Cytochalasans are a large class of polyketide natural products featuring an isoindolinone structural unit. Because they can bind to intracellular actin and inhibit its polymerization, cytochalasans have long been widely used as small-molecule tools for studying the structure of the cytoskeleton and its dynamic regulation. Meanwhile, this family of natural products also exhibits diverse biological activities, including immunomodulatory effects, cytotoxicity, and nematicidal activity. In 2018, Professor Jikai Liu’s group isolated two new cytochalasan natural products—Curtachalasin A and Curtachalasin B—from an endophytic fungus parasitic on potato. Unlike the commonly encountered (5/6/11) tricyclic scaffold of traditional cytochalasans, these two molecules, for the first time, presented an unprecedented pyrrolidine/perhydroanthracene-type (5/6/6/6) tetracyclic framework. (Figure 1).

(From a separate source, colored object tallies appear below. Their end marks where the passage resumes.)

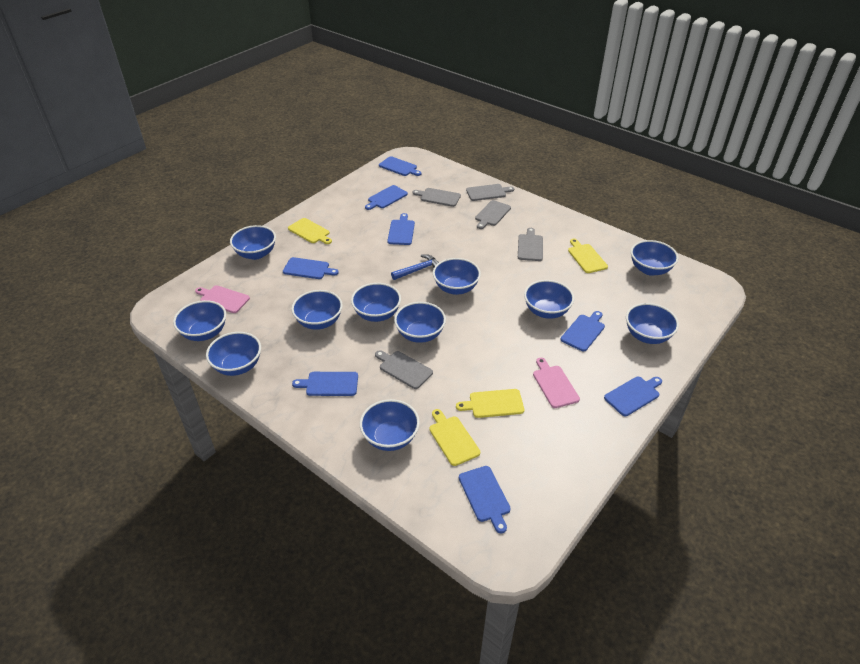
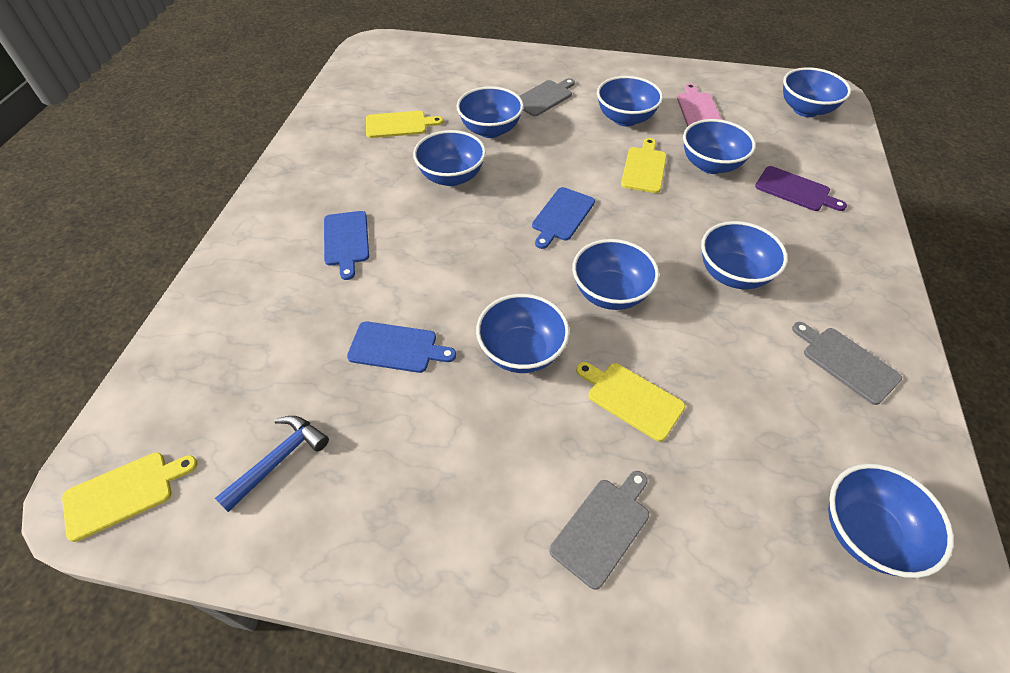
blue bowl: [173,300,226,341] [206,332,261,376] [230,225,276,260] [291,290,343,330] [351,283,401,322] [360,399,420,451] [394,302,446,343] [433,258,481,295] [524,280,574,319] [626,303,679,344] [631,240,679,276] = 11 -> [413,130,486,186] [457,86,524,138] [476,294,570,373] [572,239,659,310] [597,76,663,126] [683,119,756,174] [701,221,788,289] [783,67,851,117] [828,464,954,578] = 9
blue cutting board: [283,257,339,279] [292,372,358,396] [365,185,408,210] [379,156,421,176] [387,213,415,245] [459,466,511,533] [561,311,605,351] [604,376,662,416] = 8 -> [324,211,369,280] [347,322,456,373] [532,187,595,249] = 3
grey cutting board: [375,350,433,389] [412,188,461,207] [466,184,514,201] [475,200,511,229] [518,228,543,261] = 5 -> [520,78,575,116] [549,471,649,590] [792,322,902,405] = 3
pink cutting board: [195,285,250,313] [533,358,580,408] = 2 -> [677,83,722,127] = 1
purple cutting board: none = 0 -> [755,166,847,211] = 1

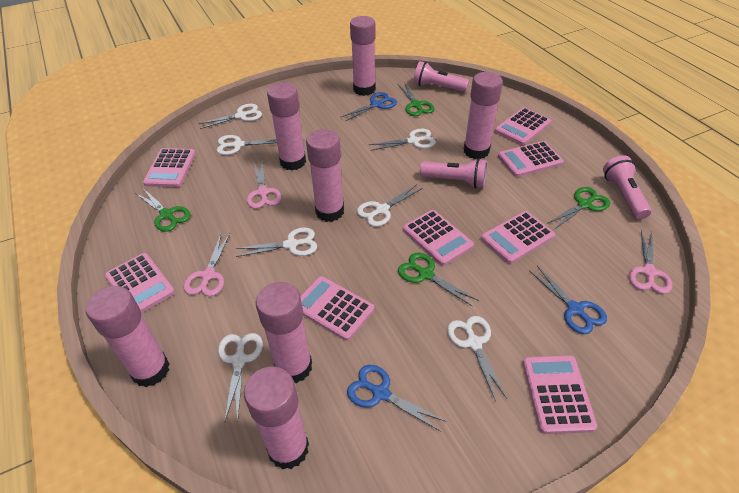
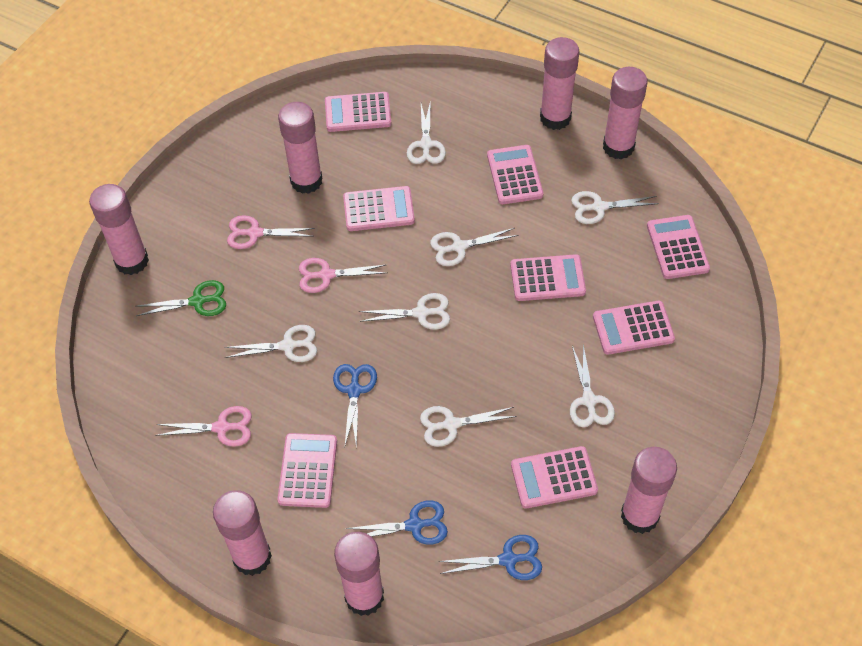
green scissors: [136,188,191,232] [398,82,434,116] [398,253,478,307] [547,187,610,230] = 4 -> [135,280,226,316] = 1
pink flashlight: [413,61,469,92] [420,158,487,189] [603,155,651,220] = 3 -> none = 0

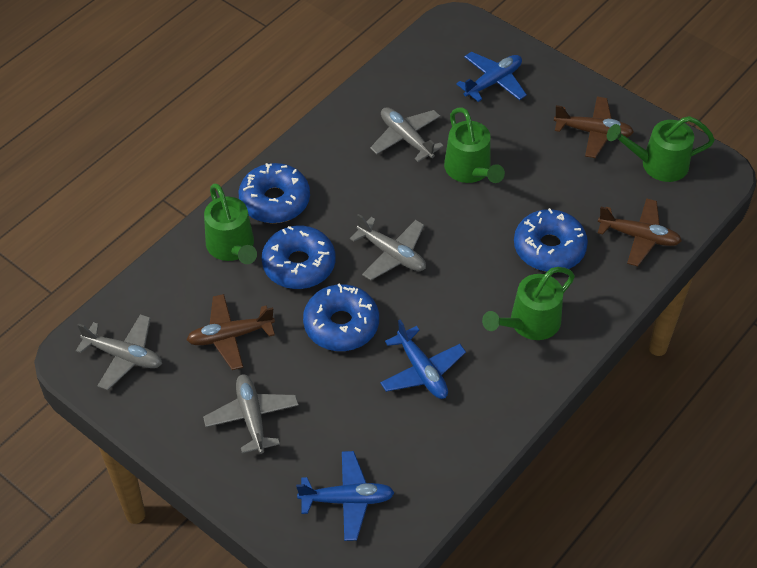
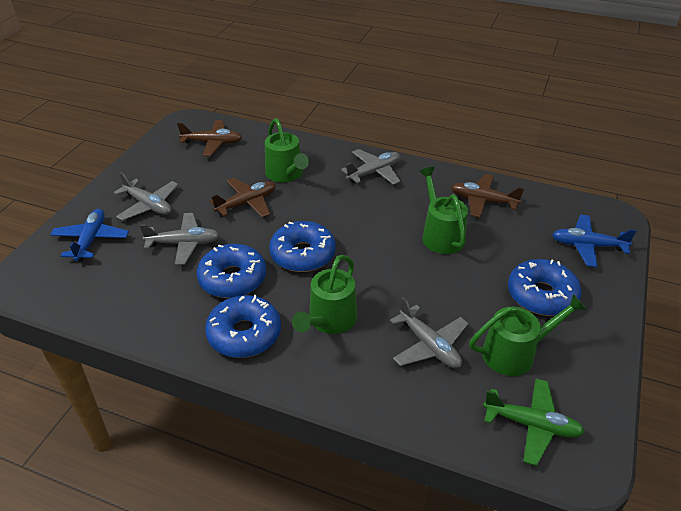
blue plane: [296,451,395,541] [380,320,466,399] [456,52,527,102] = 3 -> [50,209,129,262] [552,215,637,267] = 2
green plane: none = 0 -> [483,379,585,466] = 1

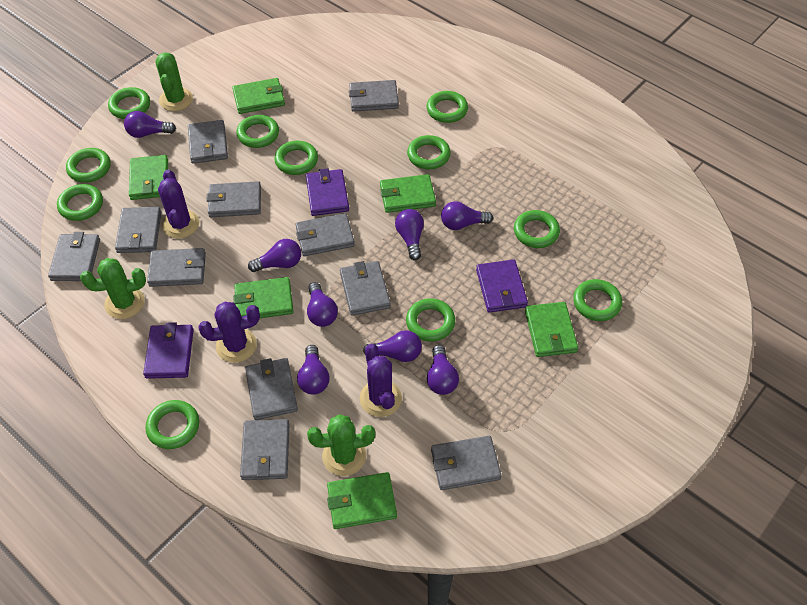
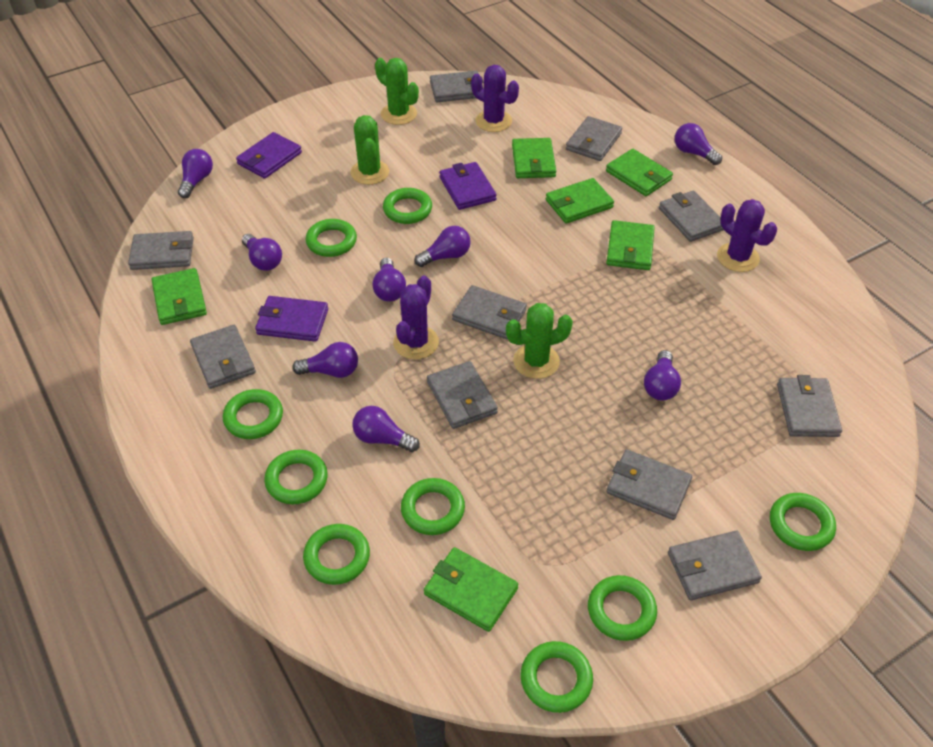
green ring: [57,184,103,221] [66,148,111,183] [108,87,150,119] [146,400,199,449] [236,115,279,148] [274,141,318,175] [406,298,455,342] [407,135,451,169] [427,91,468,123] [514,210,560,248] [573,279,622,321] = 11 -> [223,389,283,439] [264,450,328,505] [303,524,370,585] [305,219,357,257] [383,188,432,224] [401,478,465,535] [521,641,593,713] [588,575,657,641] [770,493,836,551] = 9
grey wallet: [48,232,100,281] [115,207,161,253] [147,248,206,287] [188,120,228,164] [206,181,261,217] [240,419,289,480] [245,358,298,420] [296,213,355,256] [340,261,391,316] [349,80,399,112] [431,436,502,490] = 11 -> [128,231,194,270] [190,325,256,389] [427,361,498,429] [430,71,484,102] [452,285,527,340] [566,116,622,161] [606,449,692,520] [659,191,724,242] [668,531,762,601] [777,375,842,437] = 10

Figure 1. The structure of curtachalasin B

Recently, based on a bioinspired synthetic strategy, Professor Jun Deng’s group at Nankai University developed a modular and scalable approach, accomplishing the first total synthesis of Curtachalasin B and, in parallel, the synthesis of 14 related family members.The key innovations of this work lie in: (1) modular convergent synthesis combined with late-stage methyl addition, enabling efficient access to the key precursor zygosporin G; and (2) a semi-pinacol rearrangement together with a B(C₆F₅)₃-promoted transannular cyclization/α-ketol rearrangement cascade, which biomimetically constructs the complex tetracyclic framework. This study not only provides a broadly applicable synthetic strategy for curtachalasin-type natural products, but also offers direct chemical evidence, at the molecular level, for their biosynthetic pathway. Relevant achievements were published in Angew. Chem. Int. Ed., 2026, DOI: 10.1002/anie.202524740.